Update: Egyptian detainees in Libya to be released, say sources

The Egyptian Embassy in Tripoli has negotiated the release of 19 Egyptians detained in Libya, diplomatic sources told state run MENA on Thursday.

Fifteen of the detainees have already been released, and only four more remain to be released this evening or tomorrow morning.

Earlier today, dozens from the Salam village in Fayoum protested yesterday in front of the Foreign Ministry, demanding the release and return of their relatives detained in Libya. They have begun a sit-in until their demands are met.

"One of the detainees who was released from Ain Zara Prison visited us two days ago," said Saeed Hassan, a protester. "He told us that Abu Salim police in Tripoli had arrested about 200 Egyptians, including 90 from our village, and asked them to tell the Egyptian government to hand over Ahmed Qadhaf al-Dam, who resides in Egypt, in exchange for their release."

State-run news agency MENA reported Wednesday that the Egyptians had been detained after they began fighting with Libyan revolutionary soldiers.

Hassan said his brother and three cousins ​​are in Libya. He said the released detainee told him Libyan police are torturing the prisoners and had shot two of them, “but we don’t know who they are and cannot call anyone there.”

Hassan stressed that the protesters will not leave until the foreign minister negotiates with Libyan authorities to bring the prisoners back to Egypt.

Foreign Ministry spokesperson Amr Roshdy, however, denied that Egyptians were being targeted in Libya.

When asked about Libya's demands for Egypt to hand over some figures from the former Qadhafi regime, Roshdy said: “There are contacts between officials in Cairo and Tripoli to discuss the status of these figures, in accordance with the provisions of the Convention on Extradition signed between Egypt and Libya in this regard.”

Roshdy stressed that in dealing with this issue, Egypt considers the interests of the Libyan people first and would not do anything to harm Libya's national interests.

He also denied rumors that Egypt has allowed two channels against the Libyan revolution to be broadcast from Cairo. He described the rumors as malicious and attempts to drive a wedge between the Egyptian and Libyan revolutions.

Roshdy also announced that contacts between Egyptian Ambassador to Libya Hesham Abdel Wahab and Libyan authorities had managed to prevent the detained Egyptians from being deported.

However, Abdel Wahab told state-run news agency MENA Wednesday morning that the 200 detainees had been released after the Egyptian Embassy in intervened.

A Cabinet source has said that the government has begun taking action against figures from the former Libyan regime, starting by identifying their whereabouts in Egypt in preparation for extradition to Libya.
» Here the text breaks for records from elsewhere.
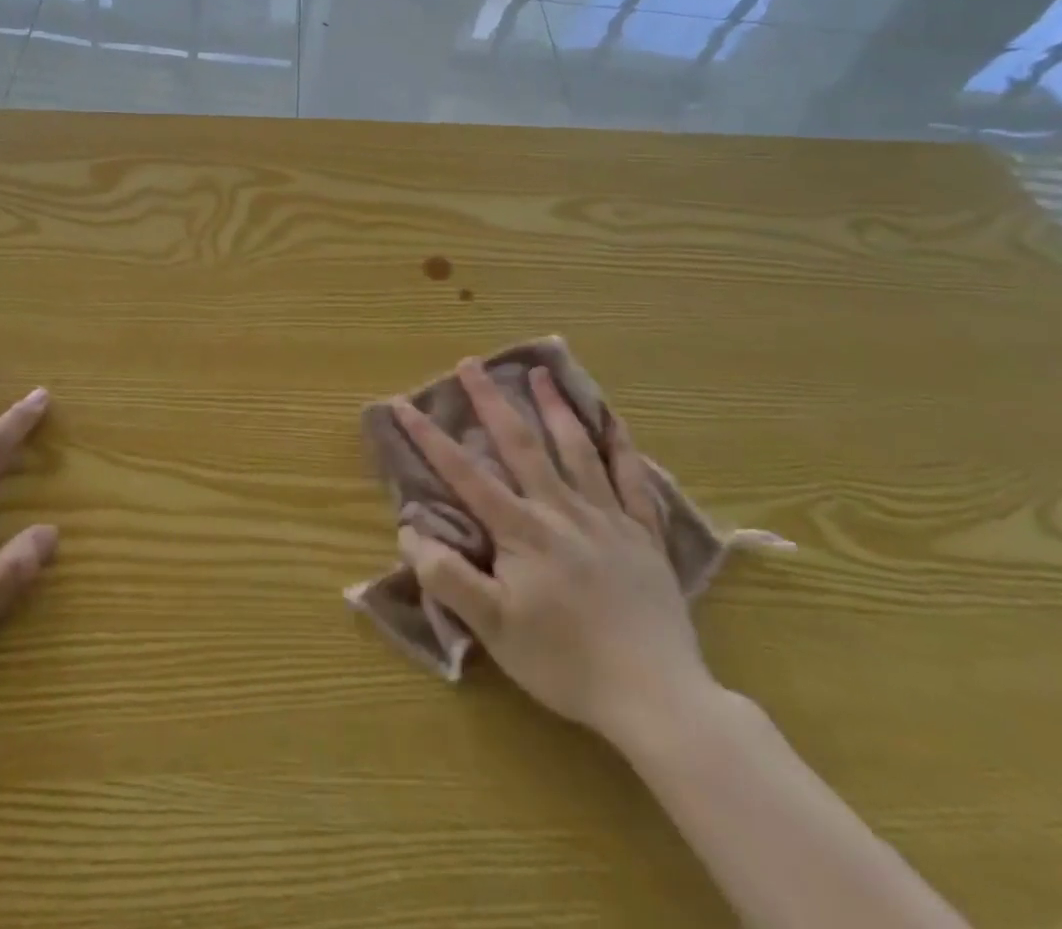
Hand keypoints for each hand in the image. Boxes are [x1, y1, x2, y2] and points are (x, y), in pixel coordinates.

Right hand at [393, 360, 713, 748]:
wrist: (659, 699)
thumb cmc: (565, 663)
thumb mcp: (493, 629)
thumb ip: (447, 576)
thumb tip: (409, 530)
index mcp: (522, 530)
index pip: (465, 474)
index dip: (429, 437)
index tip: (402, 403)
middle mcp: (562, 510)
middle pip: (522, 443)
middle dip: (491, 400)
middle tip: (471, 363)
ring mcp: (608, 519)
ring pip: (578, 449)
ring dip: (555, 407)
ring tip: (540, 373)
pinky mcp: (645, 536)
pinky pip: (633, 480)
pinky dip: (622, 447)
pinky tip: (613, 422)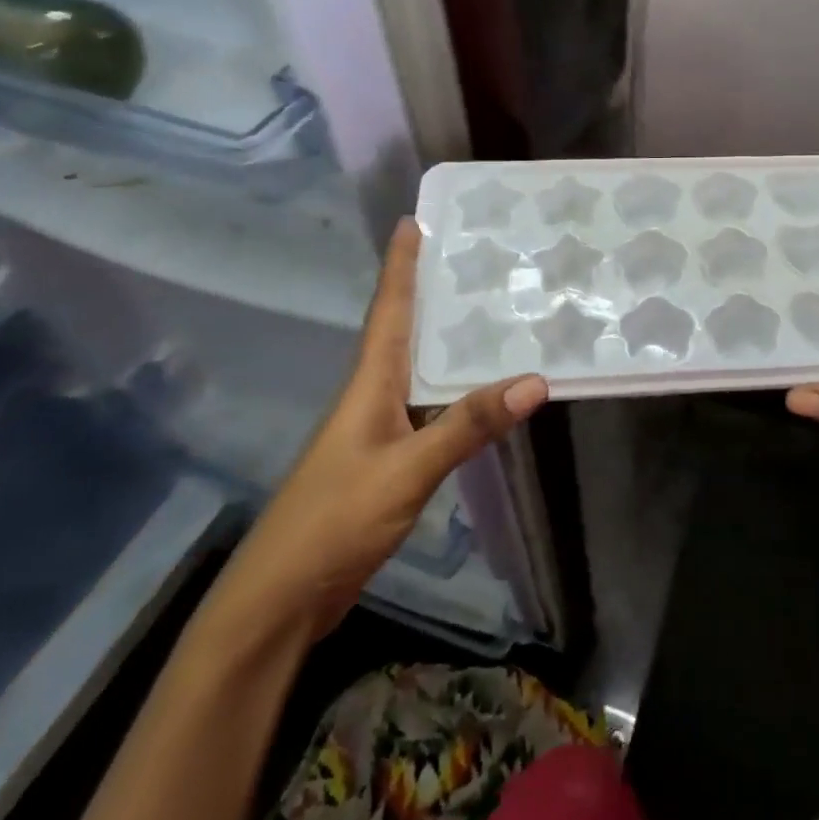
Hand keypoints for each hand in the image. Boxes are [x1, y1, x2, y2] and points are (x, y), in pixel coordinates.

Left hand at [203, 218, 547, 643]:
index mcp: (369, 382)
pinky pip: (430, 404)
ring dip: (447, 336)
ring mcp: (379, 427)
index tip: (414, 220)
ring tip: (491, 309)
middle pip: (404, 328)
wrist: (282, 599)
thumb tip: (535, 379)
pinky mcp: (389, 457)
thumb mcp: (407, 469)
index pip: (388, 308)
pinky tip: (483, 390)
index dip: (400, 264)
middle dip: (431, 288)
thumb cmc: (335, 520)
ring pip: (420, 366)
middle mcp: (373, 394)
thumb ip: (468, 425)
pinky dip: (457, 387)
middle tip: (474, 256)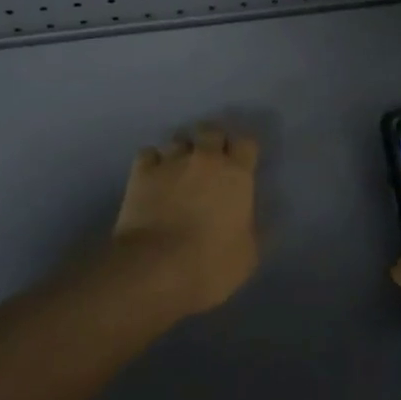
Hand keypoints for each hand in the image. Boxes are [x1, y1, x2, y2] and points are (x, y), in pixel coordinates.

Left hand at [113, 123, 260, 314]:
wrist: (154, 268)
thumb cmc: (210, 265)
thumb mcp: (248, 256)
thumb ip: (255, 230)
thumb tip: (258, 218)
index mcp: (236, 174)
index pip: (247, 143)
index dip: (243, 152)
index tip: (241, 166)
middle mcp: (205, 158)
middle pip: (211, 131)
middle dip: (212, 142)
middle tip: (210, 162)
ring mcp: (171, 161)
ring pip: (179, 139)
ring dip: (182, 151)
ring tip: (179, 169)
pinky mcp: (142, 171)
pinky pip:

Egypt will do so after Libyan authorities finish legal proceedings against the figures and determine their charges, said the source.

The source added: “The government has received a list of 16 former Libyan regime figures that Libyan authorities are demanding to be extradited for crimes of financial and administrative corruption.”

According to the source, a Cabinet meeting was held a few days ago with the ministers of interior, justice and foreign affairs to discuss how these figures will be found and prevented from exiting the country.

The list received by the Egyptian government includes Qadhafi's cousin and former Egyptian-Libyan relations coordinator Ahmed Qadhaf al-Dam, his assistant Ebrik al-Manqoosh al-Zowy, his brother-in-law Atallah Qadhaf al-Dam, and Ahmad Ibrahim al-Qadhaf.